A spokeswoman for Chrissy Houlahan, who represents Pennsylvania’s Sixth Congressional District, including Kennett Square, didn’t have an official comment but said her office is looking into mushroom farmers' concerns.
How local is local?
Shiitakes aren’t the only produce with a tangled origin story, said Eric Stein, CEO of the Media-based Barisoft Consulting Group, which specializes in indoor farming.
“It’s become a trend in the industry. It’s not just mushrooms. You seed in one location and you ship it to another place to do maturing,” said Stein. “This is a whole new thing.”
Leafy greens are often germinated in warm regions such as Texas, Florida and Mexico, Stein said, and then sent north to be finished in regional vertical farms.
“It’s a little sleight of hand, a double trick," Stein said. Growers can bring out certain characteristics in the plants by controlling the light. But the bigger reward comes with the peripatetic product’s appeal to locavores — people who want to “eat local” because they believe it reduces the carbon footprint of their groceries and therefore has less of an impact on climate change.
“If you are finishing them within 400 miles of where they’re sold, you can claim they’re locally grown,” Stein said. "Under USDA guidelines you can say its local.”

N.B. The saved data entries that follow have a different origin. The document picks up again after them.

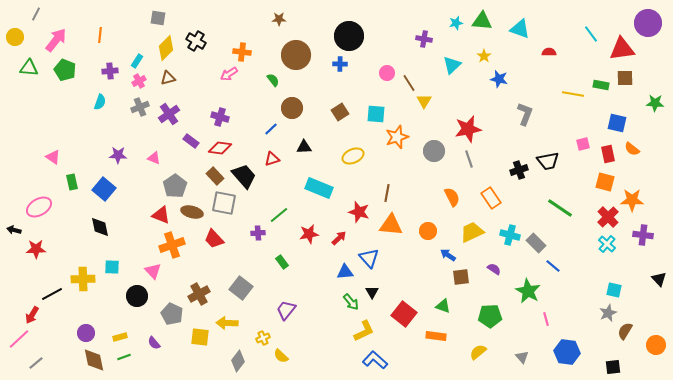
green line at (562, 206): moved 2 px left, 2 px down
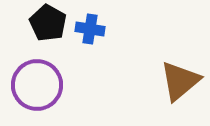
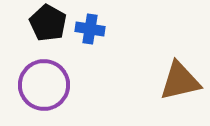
brown triangle: rotated 27 degrees clockwise
purple circle: moved 7 px right
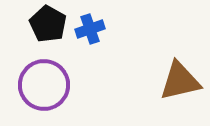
black pentagon: moved 1 px down
blue cross: rotated 28 degrees counterclockwise
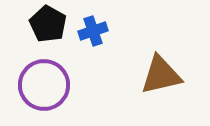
blue cross: moved 3 px right, 2 px down
brown triangle: moved 19 px left, 6 px up
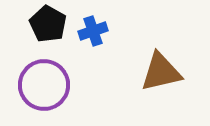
brown triangle: moved 3 px up
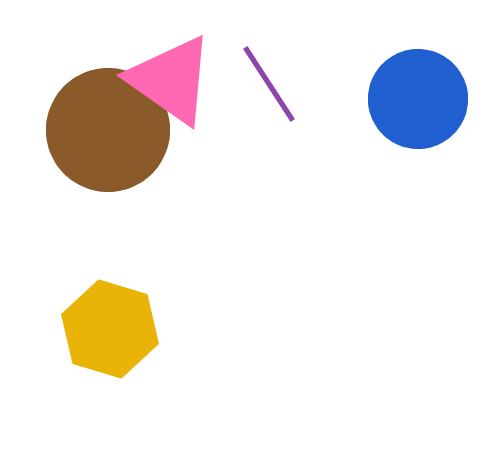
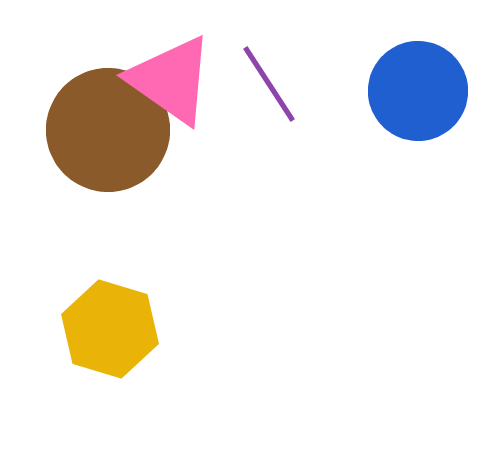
blue circle: moved 8 px up
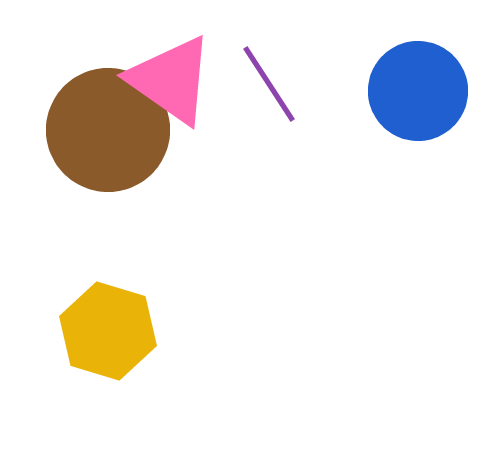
yellow hexagon: moved 2 px left, 2 px down
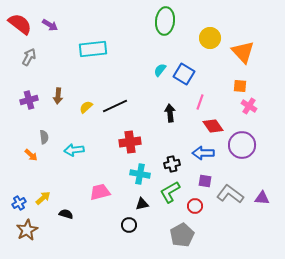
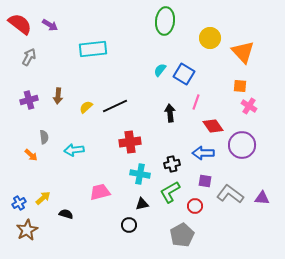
pink line: moved 4 px left
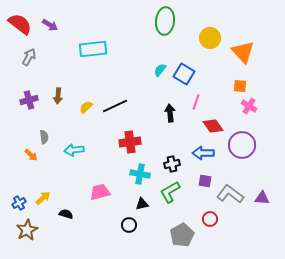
red circle: moved 15 px right, 13 px down
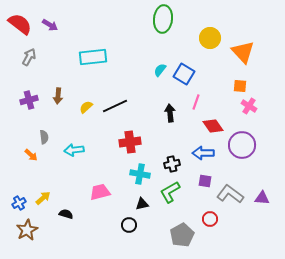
green ellipse: moved 2 px left, 2 px up
cyan rectangle: moved 8 px down
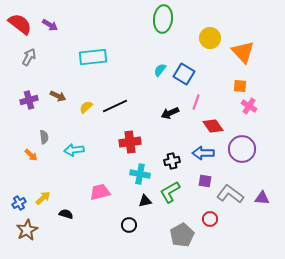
brown arrow: rotated 70 degrees counterclockwise
black arrow: rotated 108 degrees counterclockwise
purple circle: moved 4 px down
black cross: moved 3 px up
black triangle: moved 3 px right, 3 px up
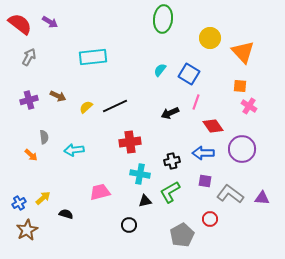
purple arrow: moved 3 px up
blue square: moved 5 px right
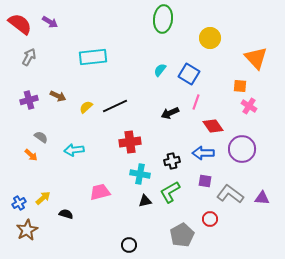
orange triangle: moved 13 px right, 6 px down
gray semicircle: moved 3 px left; rotated 48 degrees counterclockwise
black circle: moved 20 px down
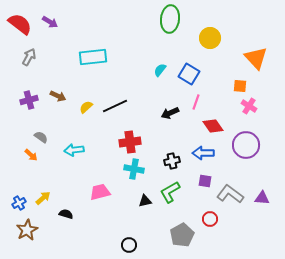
green ellipse: moved 7 px right
purple circle: moved 4 px right, 4 px up
cyan cross: moved 6 px left, 5 px up
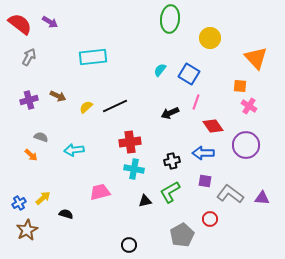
gray semicircle: rotated 16 degrees counterclockwise
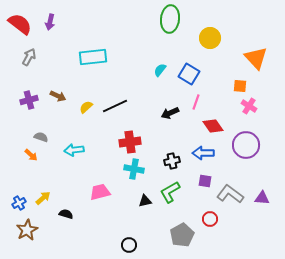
purple arrow: rotated 70 degrees clockwise
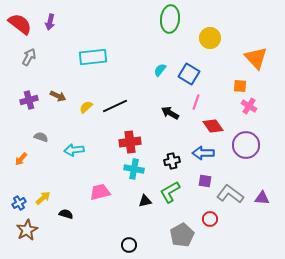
black arrow: rotated 54 degrees clockwise
orange arrow: moved 10 px left, 4 px down; rotated 88 degrees clockwise
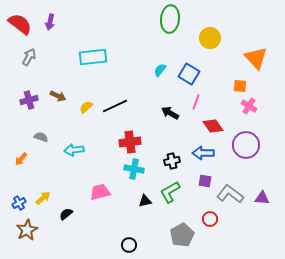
black semicircle: rotated 56 degrees counterclockwise
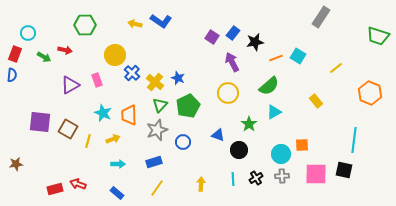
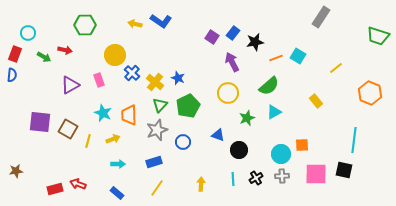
pink rectangle at (97, 80): moved 2 px right
green star at (249, 124): moved 2 px left, 6 px up; rotated 14 degrees clockwise
brown star at (16, 164): moved 7 px down
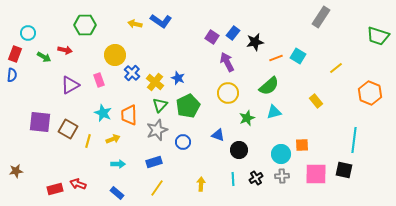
purple arrow at (232, 62): moved 5 px left
cyan triangle at (274, 112): rotated 14 degrees clockwise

Schroeder is scrambling to diversify and climb out of Chapter 11. He thinks he can pull it off. He’s still a leading producer of oyster mushroom spawn logs, and he grows several other exotic fungi: oyster, enoki, pompom and maitake.
But when he visits customers, he sees the logs that have traveled 6,000 miles. “They switched over to Chinese because they’re cheaper," he said. “It hurts.”
Still, there are some local mushroom growers who have promised to continuing buying his shiitake logs.
“They’re heroes in my eyes,” he said.